How to correctly use MCP servers with your AI Agents
MCP servers are not dead. But blindly enabling them bloats your context, which leads to higher cost and worse performance. Unlike Agent Skills, MCP servers don't come with progressive disclosure out of the box. It is your responsibility to select the tools needed for the task at hand.
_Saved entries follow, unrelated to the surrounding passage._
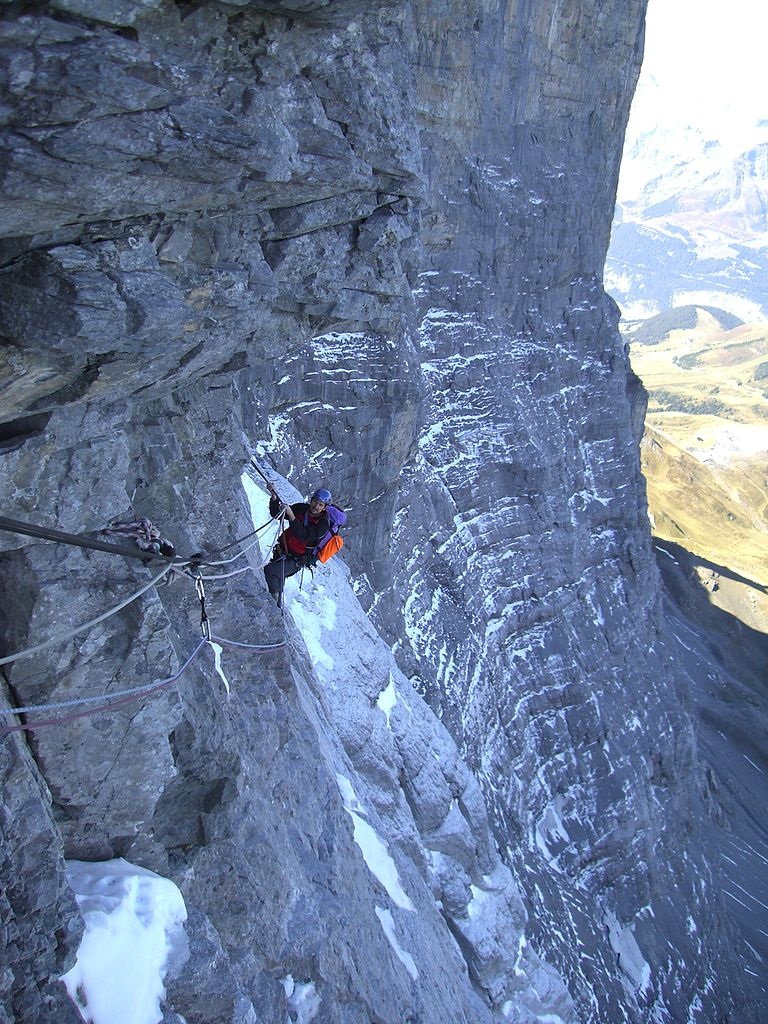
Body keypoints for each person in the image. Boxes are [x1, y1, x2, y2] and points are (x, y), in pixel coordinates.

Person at [264, 485, 334, 606]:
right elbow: (277, 514)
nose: (316, 506)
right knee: (277, 576)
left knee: (271, 571)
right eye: (315, 502)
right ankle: (276, 604)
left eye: (320, 505)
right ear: (311, 500)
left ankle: (273, 604)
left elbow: (303, 535)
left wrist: (291, 515)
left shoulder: (323, 524)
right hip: (282, 550)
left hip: (296, 559)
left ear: (325, 508)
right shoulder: (302, 508)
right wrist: (274, 497)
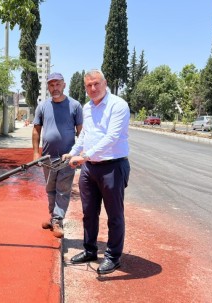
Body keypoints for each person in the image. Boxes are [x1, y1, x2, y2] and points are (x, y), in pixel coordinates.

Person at [62, 69, 130, 274]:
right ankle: (90, 250)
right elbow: (84, 136)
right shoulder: (87, 107)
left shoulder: (118, 105)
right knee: (89, 213)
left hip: (112, 167)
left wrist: (84, 156)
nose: (93, 88)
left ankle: (113, 256)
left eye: (96, 84)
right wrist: (72, 152)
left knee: (114, 215)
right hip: (90, 169)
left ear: (105, 83)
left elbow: (112, 138)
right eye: (88, 85)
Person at [32, 72, 83, 238]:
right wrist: (35, 153)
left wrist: (78, 154)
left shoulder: (75, 106)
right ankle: (53, 216)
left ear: (64, 85)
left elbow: (81, 132)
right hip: (47, 158)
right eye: (51, 85)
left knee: (63, 189)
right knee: (50, 189)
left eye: (58, 84)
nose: (55, 88)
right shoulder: (43, 106)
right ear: (48, 87)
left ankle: (58, 220)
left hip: (67, 158)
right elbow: (36, 130)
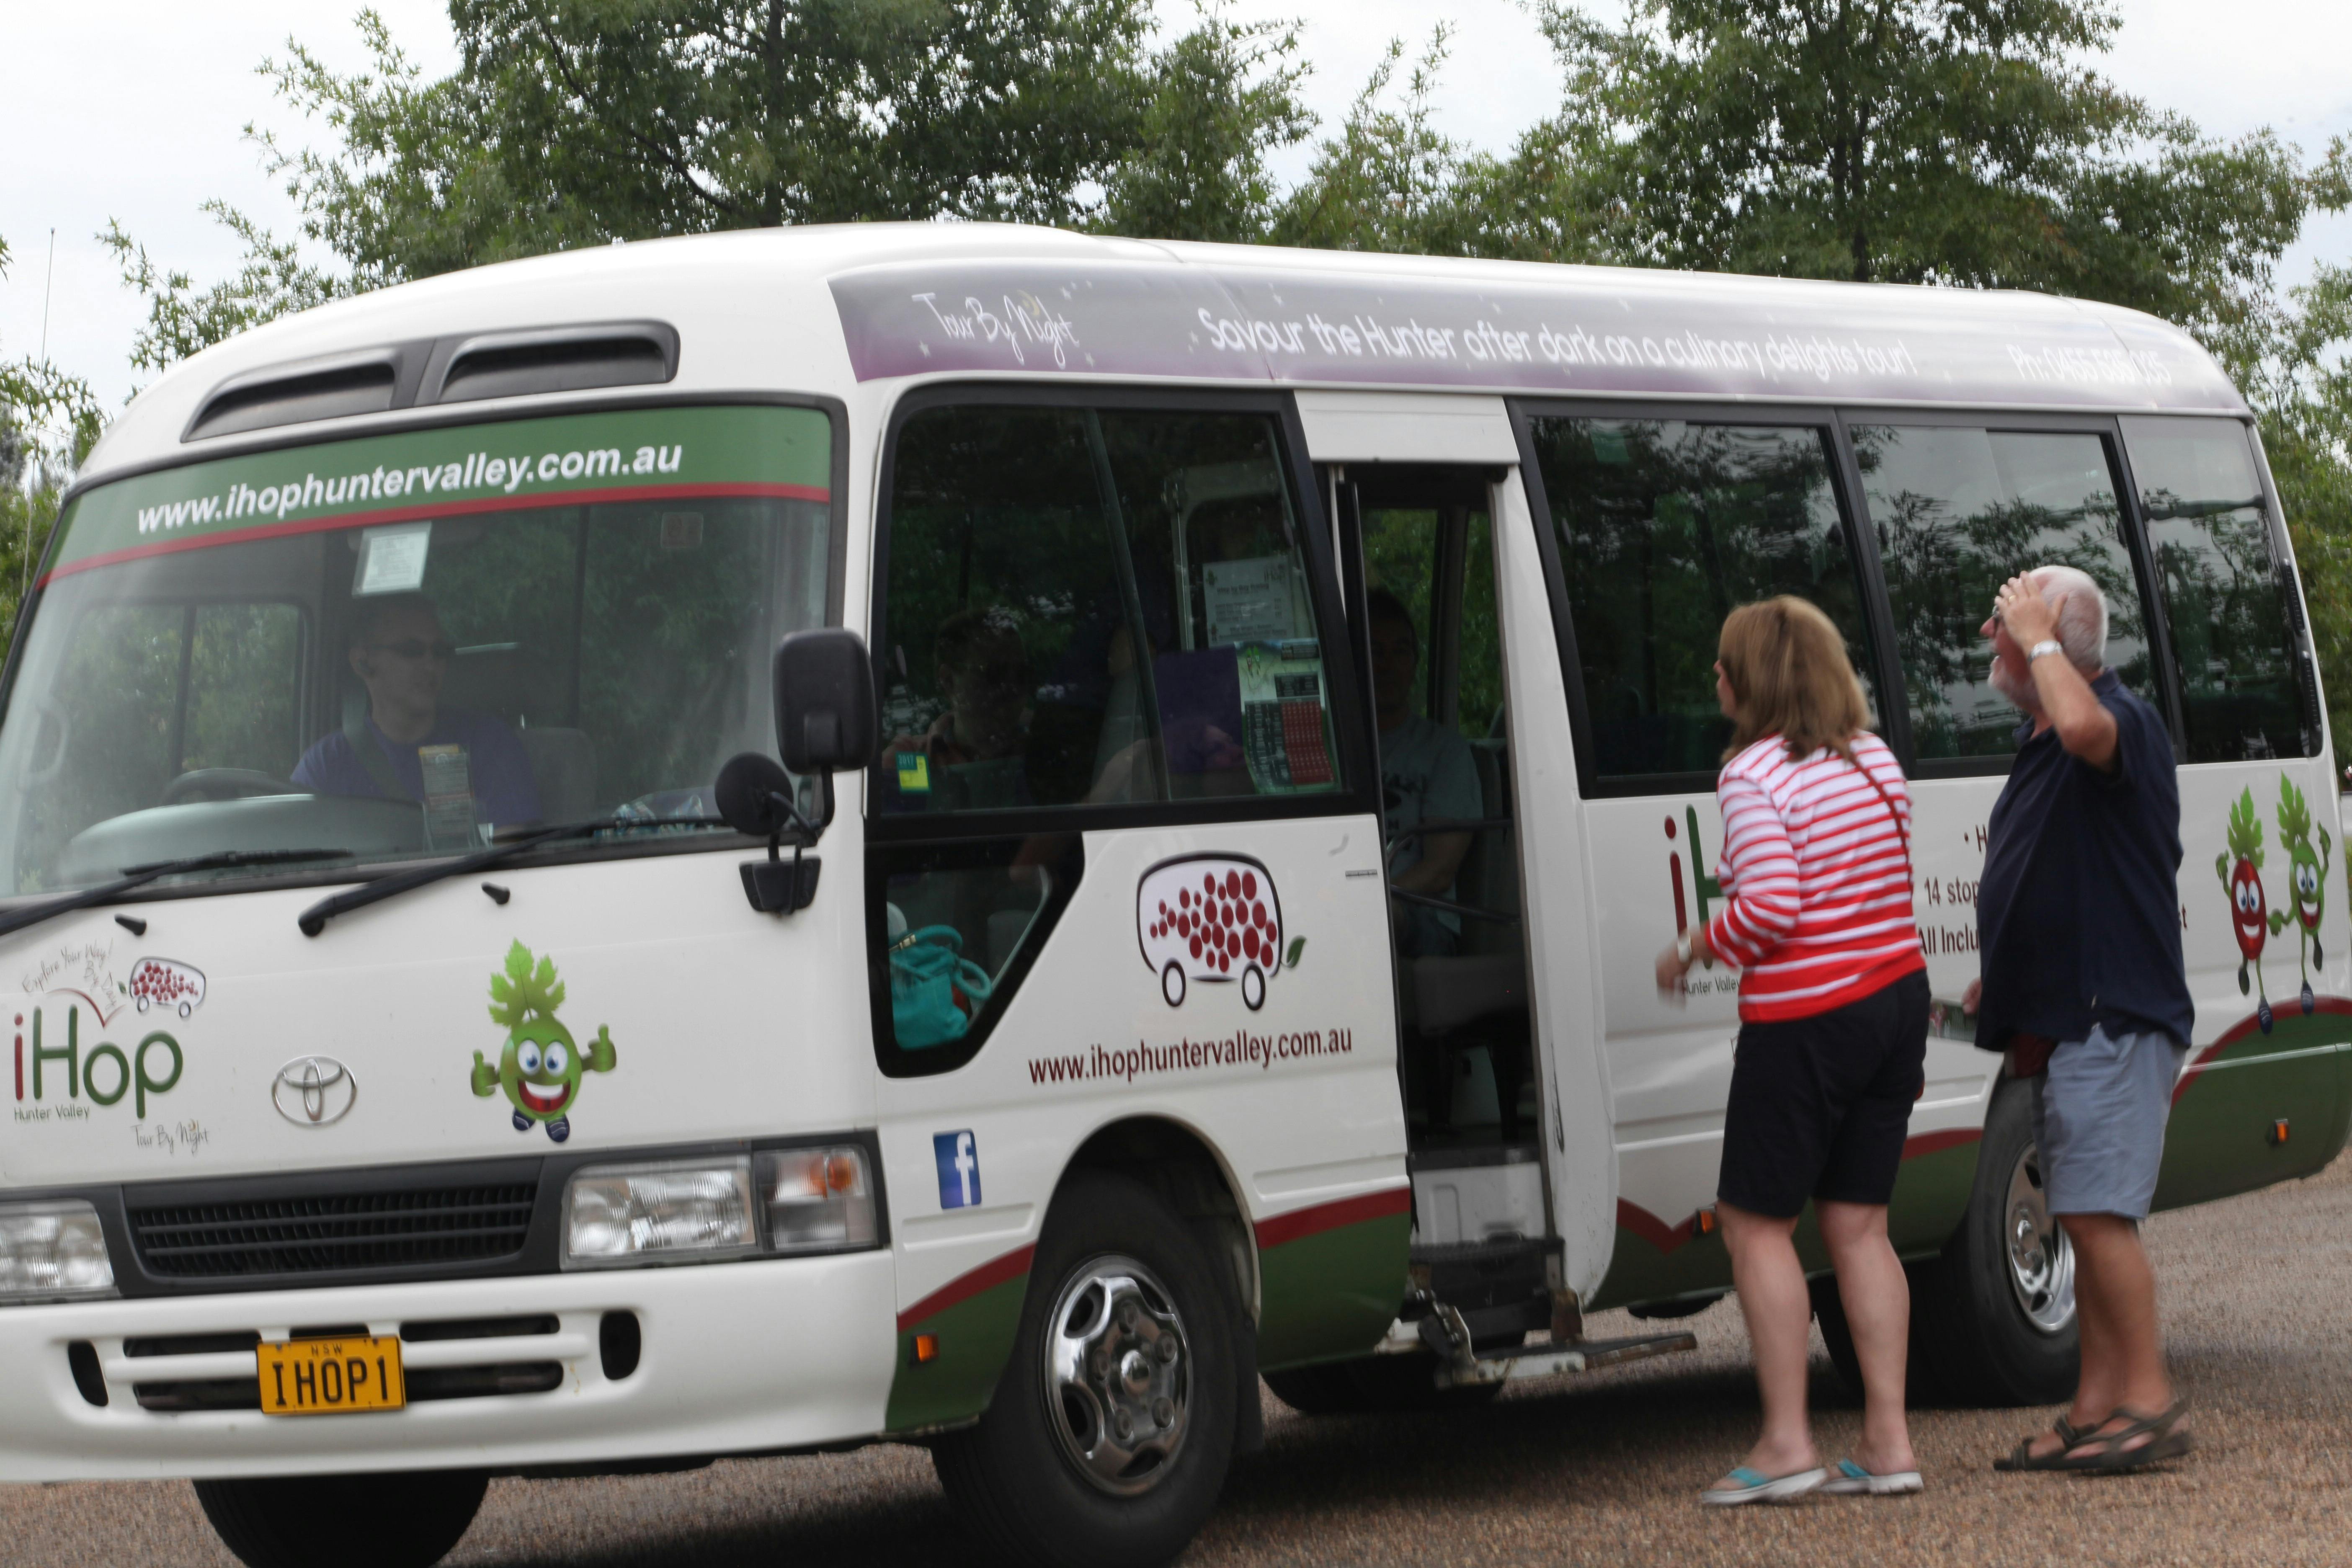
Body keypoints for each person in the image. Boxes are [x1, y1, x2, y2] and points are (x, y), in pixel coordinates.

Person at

Here are two proven patterns on how to correctly use MCP servers and avoid the bloat.
1. Explicit MCP Servers: Inline Tool Injection
MCP servers stay opt-in. Servers are referenced in your prompt with an @mention, and the agent resolves, fetches, and injects the tools before the model request.

Writing @github or @slack in a prompt triggers the agent to:
- Resolve the
@mentionto a registered MCP server URL - Fetch tool schemas from the server
- Inject them into the
tools[]array of the API request - Forward everything to the model, which decides what to call
Nothing loads unless requested. The tool surface stays small.
// Pseudo-code
async function handlePrompt(prompt: string) {
// Detect @mentions in the prompt
const mentions = parseMentions(prompt); // ["@github", "@slack"]
// Resolve each mention to an MCP server
const servers = mentions.map(m => mcpServers.resolve(m));
// Fetch tool schemas from each server
const mcpTools = await Promise.all(
servers.map(s => s.listTools())
);
// Inject into the API request alongside native tools
const response = await llmCall({
prompt,
tools: [...nativeTools, ...mcpTools],
});
// handle response, call tools, etc ...
}When to use this: MCP usage is occasional and user-driven. Someone asks a question that needs Slack or GitHub data, they @mention the server, and it gets pulled in for that request only. Keeps costs low and avoids tool noise on tasks that don't need external integrations.
2. Subagent MCP Servers
MCP servers are declared in subagents definition and automatically available at runtime alongside native tools like read_file or run_command.

Each subagent has its own configuration that declares its model, tools,... and optional MCP servers.
You can scope MCP servers to specific tools using allowed_tools.
# Pseudo-code: code_reviewer.md
---
name: code-reviewer
model: gemini-3-flash
mcp_servers:
- url: https://github-mcp.example
allowed_tools:
- list_pulls
- list_reviews
- get_diff
---
You are a code reviewer. Review open PRs...The main agent registers subagents. When invoked, each subagent connects to its declared MCP servers and merges those tools with native ones.
// Pseudo-code
// Register subagents as tools for the orchestrator
const codeReviewer = createSubagent("./agents/code_reviewer.md");
const slackMonitor = createSubagent("./agents/slack_monitor.md");
async function handlePrompt(prompt: string) {
// pre-processing ...
const response = await llmCall({
prompt,
tools: [...nativeTools, codeReviewer, slackMonitor],
});
// handle response, call tools, etc ...
}allowed_tools gives you least-privilege scoping without forking the MCP server.
When to use this: The use case dictates the tools. A code review agent always needs GitHub, a support agent always needs Zendesk. The MCP servers are part of what the agent is, not something a user opts into per request. allowed_tools keeps each agent scoped to what it actually needs.